The first proceedings to be televised of UK Parliament were, the Debate on the Address in November 1989, and the first televised speech which was by Ian Gow, a Conservative opponent of the original experiment.
Currently, The House of Commons is trialing live British Sign Language (BSL) interpretation of Prime Minister’s Questions which began in February 2020.
Prime Minister’s Question Time, also referred to as PMQs, takes place every Wednesday that the House of Commons is sitting and gives MPs the chance to put questions to the Prime Minister.
I am one of a team of interpreters who, with Red Bee Media are involved in providing this segment of the House of Commons business each week.
History of Parliament TV
Since 2008 the House of Commons and House of Lords have become major publishers of audio and video on the internet.
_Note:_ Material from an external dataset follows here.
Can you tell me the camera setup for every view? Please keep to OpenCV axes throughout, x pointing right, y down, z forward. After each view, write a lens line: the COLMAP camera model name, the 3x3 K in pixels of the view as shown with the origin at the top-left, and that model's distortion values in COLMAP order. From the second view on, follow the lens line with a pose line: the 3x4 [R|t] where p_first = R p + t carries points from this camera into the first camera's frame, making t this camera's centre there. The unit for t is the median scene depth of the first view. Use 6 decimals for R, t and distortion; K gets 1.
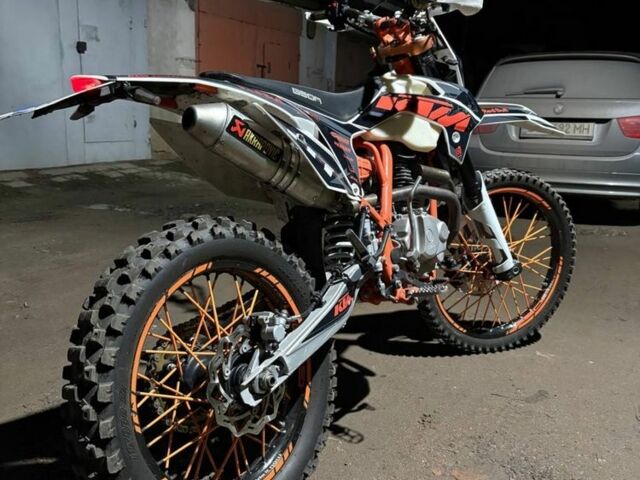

Live and on demand streams are made available for all proceedings, via www.parliamentlive.tv On busy days there can be more than 70 hours of live coverage.
To support this activity the Broadcasting Unit relies on the efforts of its television contractor Bow Tie Television to produce the output and maintain the equipment, and also on the Westminster Sound team who produce and maintain the audio output.
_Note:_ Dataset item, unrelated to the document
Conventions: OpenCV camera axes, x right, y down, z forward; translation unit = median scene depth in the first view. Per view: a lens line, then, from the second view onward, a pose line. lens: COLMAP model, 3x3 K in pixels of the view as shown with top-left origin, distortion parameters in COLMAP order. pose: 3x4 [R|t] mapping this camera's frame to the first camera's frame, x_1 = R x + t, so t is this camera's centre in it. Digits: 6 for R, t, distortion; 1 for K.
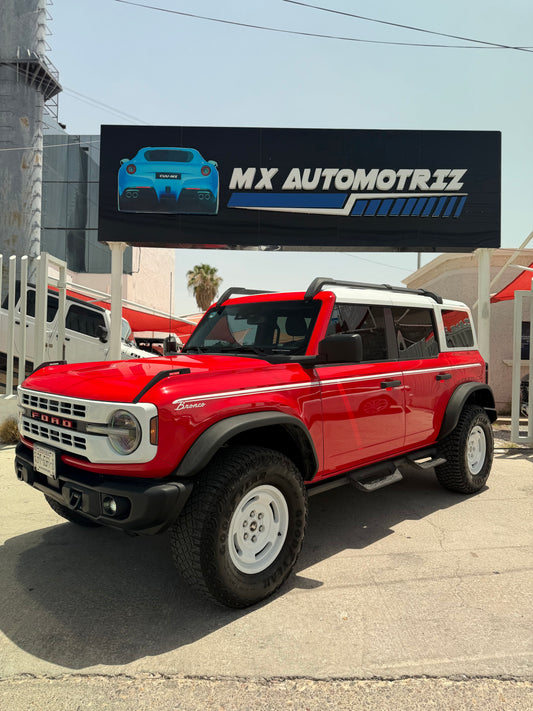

Recipients of the broadcast feed include BBC Parliament, which transmits live Commons coverage and more recently live coverage of the Lords and Committees when time allows. Committees are filmed when requested by media companies.
1964 – A Select Committee recommends a trial period of televising Parliament.
The BBC’s first Director-General, John Reith, had wanted to broadcast Parliament from the formation of the British Broadcasting Company BBC in 1922. He proposed live radio coverage of the King’s Speech or the Budget statement but the Government rejected the idea. Whenever the prospect of broadcasting Parliament was raised in the Commons during the 1920s and 1930s it was always rejected by the Prime Minister of the day.
In 1944 the Speaker refused a request by the BBC to record any post war victory speech, advising that it was a matter for the House to decide.
Clement Attlee’s Labour Governemnt set up an inquiry into broadcasting headed up by Sir William Beveridge, but in 1949 his committee advised that the effect of broadcasting proceedings would be harmful.
When the new Commons Chamber opened in 1950 it included microphones for the first time, but it took another 38 years for the Speaker’s cry of “Order! Order!” to be heard on the airwaves.
Finally, on 8th December 1983, the House of Lords led the way by voting in favour of a live television experiment.
The Upper House was first broadcast experimentally on 23rd January 1985 when the Earl of Stockton (formerly Harold Macmillan, the Conservative Prime Minister) stole the show with a critique of the Government’s economic policies Broadcasts were made permanent soon after.
Even after the House of Lords was televised there was still considerable resistance from MPs over extending this to the Commons. When Members debated an experiment in late 1985 it was narrowly rejected by 275 votes to 263.
Three years later in a free vote there was a majority of 54 in favour of a six month experiment. The rest they say, is history.